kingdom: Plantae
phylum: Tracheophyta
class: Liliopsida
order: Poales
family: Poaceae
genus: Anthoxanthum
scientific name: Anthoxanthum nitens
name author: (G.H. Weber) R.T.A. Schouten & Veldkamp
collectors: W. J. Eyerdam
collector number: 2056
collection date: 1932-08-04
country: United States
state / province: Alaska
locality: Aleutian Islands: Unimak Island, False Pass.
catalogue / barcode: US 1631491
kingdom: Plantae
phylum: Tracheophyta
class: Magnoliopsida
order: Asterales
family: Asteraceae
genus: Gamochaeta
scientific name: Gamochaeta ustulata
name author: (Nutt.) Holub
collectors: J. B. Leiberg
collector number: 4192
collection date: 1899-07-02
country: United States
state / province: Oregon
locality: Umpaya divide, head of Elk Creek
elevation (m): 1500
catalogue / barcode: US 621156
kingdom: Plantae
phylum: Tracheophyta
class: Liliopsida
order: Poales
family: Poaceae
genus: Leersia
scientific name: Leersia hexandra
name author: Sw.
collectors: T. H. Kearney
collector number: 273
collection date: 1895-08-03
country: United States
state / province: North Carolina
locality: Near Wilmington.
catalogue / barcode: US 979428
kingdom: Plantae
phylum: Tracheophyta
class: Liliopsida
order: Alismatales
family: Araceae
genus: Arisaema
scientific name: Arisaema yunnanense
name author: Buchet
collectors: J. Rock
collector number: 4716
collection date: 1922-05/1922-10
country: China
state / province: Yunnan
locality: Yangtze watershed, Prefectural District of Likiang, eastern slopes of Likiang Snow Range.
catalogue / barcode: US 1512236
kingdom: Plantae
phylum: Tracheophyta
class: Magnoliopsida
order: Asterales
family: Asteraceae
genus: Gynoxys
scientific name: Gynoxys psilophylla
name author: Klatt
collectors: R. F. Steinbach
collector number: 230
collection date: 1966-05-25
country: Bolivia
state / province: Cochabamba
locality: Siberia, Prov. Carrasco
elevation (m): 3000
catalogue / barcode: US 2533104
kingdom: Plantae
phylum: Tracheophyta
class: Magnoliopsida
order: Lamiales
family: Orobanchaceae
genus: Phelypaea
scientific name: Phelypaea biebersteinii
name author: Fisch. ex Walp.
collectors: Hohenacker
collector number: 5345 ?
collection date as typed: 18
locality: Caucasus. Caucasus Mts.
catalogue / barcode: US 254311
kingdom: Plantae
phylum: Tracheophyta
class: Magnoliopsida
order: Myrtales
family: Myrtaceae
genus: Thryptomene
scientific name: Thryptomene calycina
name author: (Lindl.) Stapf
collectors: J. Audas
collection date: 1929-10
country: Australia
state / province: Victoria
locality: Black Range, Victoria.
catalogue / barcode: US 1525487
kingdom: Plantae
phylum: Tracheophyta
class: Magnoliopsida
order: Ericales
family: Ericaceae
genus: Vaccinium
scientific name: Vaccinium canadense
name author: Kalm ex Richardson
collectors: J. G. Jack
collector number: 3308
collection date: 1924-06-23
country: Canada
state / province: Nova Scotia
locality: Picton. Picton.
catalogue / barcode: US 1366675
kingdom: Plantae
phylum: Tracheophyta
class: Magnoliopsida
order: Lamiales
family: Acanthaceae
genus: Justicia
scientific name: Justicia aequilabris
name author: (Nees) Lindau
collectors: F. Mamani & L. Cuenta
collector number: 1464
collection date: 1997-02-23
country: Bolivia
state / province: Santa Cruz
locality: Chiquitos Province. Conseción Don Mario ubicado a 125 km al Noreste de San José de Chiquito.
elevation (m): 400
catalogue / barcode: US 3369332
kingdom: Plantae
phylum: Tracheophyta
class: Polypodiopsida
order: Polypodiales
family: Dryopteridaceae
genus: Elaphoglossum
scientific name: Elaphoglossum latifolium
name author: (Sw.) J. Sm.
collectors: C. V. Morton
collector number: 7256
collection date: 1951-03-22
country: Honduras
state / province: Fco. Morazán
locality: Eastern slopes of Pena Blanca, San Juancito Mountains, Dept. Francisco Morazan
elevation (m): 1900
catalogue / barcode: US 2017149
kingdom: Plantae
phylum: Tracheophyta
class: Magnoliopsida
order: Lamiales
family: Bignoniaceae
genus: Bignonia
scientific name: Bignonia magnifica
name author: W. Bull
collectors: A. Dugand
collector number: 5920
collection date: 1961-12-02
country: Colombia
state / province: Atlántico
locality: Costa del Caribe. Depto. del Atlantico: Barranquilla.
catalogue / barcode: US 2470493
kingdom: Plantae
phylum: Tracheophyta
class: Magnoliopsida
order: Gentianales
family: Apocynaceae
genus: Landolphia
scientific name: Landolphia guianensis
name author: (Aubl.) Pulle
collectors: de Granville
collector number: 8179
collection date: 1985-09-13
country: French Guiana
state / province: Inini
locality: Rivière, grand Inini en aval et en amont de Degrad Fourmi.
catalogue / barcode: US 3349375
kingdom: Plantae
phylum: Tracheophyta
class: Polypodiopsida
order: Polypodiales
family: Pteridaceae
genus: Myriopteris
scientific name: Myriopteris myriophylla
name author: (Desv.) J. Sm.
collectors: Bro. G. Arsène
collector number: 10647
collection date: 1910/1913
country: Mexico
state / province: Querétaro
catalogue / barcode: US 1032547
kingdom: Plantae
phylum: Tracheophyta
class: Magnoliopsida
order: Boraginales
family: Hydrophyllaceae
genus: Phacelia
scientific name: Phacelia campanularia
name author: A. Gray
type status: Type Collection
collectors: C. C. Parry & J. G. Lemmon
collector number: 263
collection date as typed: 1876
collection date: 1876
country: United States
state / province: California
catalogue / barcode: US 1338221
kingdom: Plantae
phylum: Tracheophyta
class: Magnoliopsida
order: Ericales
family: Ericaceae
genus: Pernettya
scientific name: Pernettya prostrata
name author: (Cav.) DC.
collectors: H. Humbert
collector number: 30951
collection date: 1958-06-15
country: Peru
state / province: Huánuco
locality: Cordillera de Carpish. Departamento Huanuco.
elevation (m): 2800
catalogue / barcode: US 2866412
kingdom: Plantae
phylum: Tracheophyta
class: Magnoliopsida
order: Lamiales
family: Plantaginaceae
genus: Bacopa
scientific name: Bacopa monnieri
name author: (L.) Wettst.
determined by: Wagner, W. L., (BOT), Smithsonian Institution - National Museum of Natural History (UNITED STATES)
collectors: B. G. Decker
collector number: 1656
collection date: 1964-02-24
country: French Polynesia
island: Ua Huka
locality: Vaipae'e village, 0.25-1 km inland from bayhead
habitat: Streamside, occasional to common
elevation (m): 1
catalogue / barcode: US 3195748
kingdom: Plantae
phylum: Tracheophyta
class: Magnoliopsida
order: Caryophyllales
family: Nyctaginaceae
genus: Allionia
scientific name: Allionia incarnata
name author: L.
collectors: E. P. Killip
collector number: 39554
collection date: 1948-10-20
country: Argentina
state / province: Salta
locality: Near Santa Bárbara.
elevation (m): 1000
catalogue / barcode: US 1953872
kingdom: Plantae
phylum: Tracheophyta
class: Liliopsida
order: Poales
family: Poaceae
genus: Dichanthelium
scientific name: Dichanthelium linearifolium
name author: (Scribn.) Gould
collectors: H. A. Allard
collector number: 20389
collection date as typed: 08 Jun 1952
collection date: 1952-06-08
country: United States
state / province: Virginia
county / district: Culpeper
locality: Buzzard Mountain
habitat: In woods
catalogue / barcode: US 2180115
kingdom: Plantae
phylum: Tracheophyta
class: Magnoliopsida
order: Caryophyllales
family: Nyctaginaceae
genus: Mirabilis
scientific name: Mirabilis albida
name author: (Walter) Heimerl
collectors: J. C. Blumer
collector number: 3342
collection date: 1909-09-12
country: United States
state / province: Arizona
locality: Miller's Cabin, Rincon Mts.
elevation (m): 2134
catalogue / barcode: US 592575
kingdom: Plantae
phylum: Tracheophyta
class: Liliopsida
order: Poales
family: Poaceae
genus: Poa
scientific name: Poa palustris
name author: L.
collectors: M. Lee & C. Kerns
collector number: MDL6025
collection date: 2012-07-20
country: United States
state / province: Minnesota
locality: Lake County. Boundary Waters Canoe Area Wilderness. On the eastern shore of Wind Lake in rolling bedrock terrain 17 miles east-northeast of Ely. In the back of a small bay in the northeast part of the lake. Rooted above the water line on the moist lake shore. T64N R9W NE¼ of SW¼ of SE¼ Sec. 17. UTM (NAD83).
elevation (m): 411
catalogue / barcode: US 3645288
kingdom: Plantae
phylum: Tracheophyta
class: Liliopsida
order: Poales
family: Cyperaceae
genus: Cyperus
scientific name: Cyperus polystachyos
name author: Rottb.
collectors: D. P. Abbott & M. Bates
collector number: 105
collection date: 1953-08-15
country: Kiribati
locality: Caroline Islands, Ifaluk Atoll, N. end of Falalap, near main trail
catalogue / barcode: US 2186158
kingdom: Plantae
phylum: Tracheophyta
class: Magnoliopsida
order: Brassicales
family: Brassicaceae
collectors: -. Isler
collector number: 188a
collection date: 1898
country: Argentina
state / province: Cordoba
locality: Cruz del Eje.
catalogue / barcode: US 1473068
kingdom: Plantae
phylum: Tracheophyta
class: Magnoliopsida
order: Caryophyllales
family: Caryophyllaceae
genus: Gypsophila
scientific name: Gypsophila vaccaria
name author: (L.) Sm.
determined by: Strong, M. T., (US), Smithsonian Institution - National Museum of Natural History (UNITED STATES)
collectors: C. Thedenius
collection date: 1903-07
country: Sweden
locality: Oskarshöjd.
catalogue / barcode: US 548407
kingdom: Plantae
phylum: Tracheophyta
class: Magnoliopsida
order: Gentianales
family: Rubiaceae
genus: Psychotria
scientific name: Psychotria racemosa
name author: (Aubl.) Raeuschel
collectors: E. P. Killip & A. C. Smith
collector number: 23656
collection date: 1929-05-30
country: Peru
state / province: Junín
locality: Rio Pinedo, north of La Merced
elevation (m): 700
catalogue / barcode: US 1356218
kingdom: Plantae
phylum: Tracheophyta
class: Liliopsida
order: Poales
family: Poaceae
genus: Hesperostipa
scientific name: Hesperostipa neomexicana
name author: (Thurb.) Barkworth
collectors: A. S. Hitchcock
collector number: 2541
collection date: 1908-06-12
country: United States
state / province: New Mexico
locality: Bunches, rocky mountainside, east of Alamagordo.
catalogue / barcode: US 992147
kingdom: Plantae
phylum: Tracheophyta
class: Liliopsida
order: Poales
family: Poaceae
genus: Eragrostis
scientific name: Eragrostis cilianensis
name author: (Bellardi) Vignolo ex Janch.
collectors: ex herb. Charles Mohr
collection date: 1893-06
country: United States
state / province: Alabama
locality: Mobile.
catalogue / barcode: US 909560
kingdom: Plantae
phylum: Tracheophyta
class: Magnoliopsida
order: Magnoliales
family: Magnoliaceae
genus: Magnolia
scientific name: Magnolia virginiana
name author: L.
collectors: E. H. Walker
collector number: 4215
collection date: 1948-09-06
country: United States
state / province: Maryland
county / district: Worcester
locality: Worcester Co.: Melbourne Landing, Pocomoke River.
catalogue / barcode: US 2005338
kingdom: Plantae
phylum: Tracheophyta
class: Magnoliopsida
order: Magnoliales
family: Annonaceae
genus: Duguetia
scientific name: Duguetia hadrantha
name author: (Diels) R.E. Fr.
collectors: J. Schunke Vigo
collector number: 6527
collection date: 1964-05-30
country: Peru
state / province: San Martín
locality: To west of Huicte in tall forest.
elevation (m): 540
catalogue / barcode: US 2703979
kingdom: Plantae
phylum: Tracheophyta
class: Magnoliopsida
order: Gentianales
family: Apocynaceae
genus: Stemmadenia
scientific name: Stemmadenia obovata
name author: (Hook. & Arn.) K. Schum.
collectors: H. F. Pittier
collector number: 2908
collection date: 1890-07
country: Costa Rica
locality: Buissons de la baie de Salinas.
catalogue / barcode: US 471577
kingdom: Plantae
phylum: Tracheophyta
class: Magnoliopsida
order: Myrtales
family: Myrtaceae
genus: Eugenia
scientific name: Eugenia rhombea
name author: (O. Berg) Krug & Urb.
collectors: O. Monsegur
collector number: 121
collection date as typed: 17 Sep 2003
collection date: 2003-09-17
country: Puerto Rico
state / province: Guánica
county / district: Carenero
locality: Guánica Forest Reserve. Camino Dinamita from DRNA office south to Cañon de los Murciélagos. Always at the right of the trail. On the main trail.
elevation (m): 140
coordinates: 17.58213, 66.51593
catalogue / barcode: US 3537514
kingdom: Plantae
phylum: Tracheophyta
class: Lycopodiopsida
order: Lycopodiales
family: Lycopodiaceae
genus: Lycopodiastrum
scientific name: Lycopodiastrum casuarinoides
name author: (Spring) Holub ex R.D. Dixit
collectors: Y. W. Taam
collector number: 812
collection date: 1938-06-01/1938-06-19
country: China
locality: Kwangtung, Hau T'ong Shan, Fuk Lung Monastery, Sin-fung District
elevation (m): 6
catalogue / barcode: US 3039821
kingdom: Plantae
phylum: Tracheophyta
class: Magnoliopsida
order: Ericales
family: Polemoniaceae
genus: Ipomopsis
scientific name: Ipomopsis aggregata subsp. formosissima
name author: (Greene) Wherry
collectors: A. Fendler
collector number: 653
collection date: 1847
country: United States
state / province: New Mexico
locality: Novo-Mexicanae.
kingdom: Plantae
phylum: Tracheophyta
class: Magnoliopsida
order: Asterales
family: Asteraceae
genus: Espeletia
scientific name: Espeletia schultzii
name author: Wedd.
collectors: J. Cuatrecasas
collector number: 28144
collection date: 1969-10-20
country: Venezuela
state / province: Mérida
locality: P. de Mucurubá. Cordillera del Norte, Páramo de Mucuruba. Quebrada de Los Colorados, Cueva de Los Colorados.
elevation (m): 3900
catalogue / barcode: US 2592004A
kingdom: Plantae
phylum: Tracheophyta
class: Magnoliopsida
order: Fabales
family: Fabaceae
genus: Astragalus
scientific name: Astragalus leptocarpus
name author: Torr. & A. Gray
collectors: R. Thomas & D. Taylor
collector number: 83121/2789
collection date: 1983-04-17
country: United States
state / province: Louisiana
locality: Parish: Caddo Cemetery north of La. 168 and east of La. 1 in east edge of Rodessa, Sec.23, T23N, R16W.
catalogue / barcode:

Work to be completed: Rewrite the material as a numbered list, covering everything from the line containing "genus: Duguetia" down to the line containing "collector number: 653", both ends included, and drop any blank lines.

The solution:
1. genus: Duguetia
2. scientific name: Duguetia hadrantha
3. name author: (Diels) R.E. Fr.
4. collectors: J. Schunke Vigo
5. collector number: 6527
6. collection date: 1964-05-30
7. country: Peru
8. state / province: San Martín
9. locality: To west of Huicte in tall forest.
10. elevation (m): 540
11. catalogue / barcode: US 2703979
12. kingdom: Plantae
13. phylum: Tracheophyta
14. class: Magnoliopsida
15. order: Gentianales
16. family: Apocynaceae
17. genus: Stemmadenia
18. scientific name: Stemmadenia obovata
19. name author: (Hook. & Arn.) K. Schum.
20. collectors: H. F. Pittier
21. collector number: 2908
22. collection date: 1890-07
23. country: Costa Rica
24. locality: Buissons de la baie de Salinas.
25. catalogue / barcode: US 471577
26. kingdom: Plantae
27. phylum: Tracheophyta
28. class: Magnoliopsida
29. order: Myrtales
30. family: Myrtaceae
31. genus: Eugenia
32. scientific name: Eugenia rhombea
33. name author: (O. Berg) Krug & Urb.
34. collectors: O. Monsegur
35. collector number: 121
36. collection date as typed: 17 Sep 2003
37. collection date: 2003-09-17
38. country: Puerto Rico
39. state / province: Guánica
40. county / district: Carenero
41. locality: Guánica Forest Reserve. Camino Dinamita from DRNA office south to Cañon de los Murciélagos. Always at the right of the trail. On the main trail.
42. elevation (m): 140
43. coordinates: 17.58213, 66.51593
44. catalogue / barcode: US 3537514
45. kingdom: Plantae
46. phylum: Tracheophyta
47. class: Lycopodiopsida
48. order: Lycopodiales
49. family: Lycopodiaceae
50. genus: Lycopodiastrum
51. scientific name: Lycopodiastrum casuarinoides
52. name author: (Spring) Holub ex R.D. Dixit
53. collectors: Y. W. Taam
54. collector number: 812
55. collection date: 1938-06-01/1938-06-19
56. country: China
57. locality: Kwangtung, Hau T'ong Shan, Fuk Lung Monastery, Sin-fung District
58. elevation (m): 6
59. catalogue / barcode: US 3039821
60. kingdom: Plantae
61. phylum: Tracheophyta
62. class: Magnoliopsida
63. order: Ericales
64. family: Polemoniaceae
65. genus: Ipomopsis
66. scientific name: Ipomopsis aggregata subsp. formosissima
67. name author: (Greene) Wherry
68. collectors: A. Fendler
69. collector number: 653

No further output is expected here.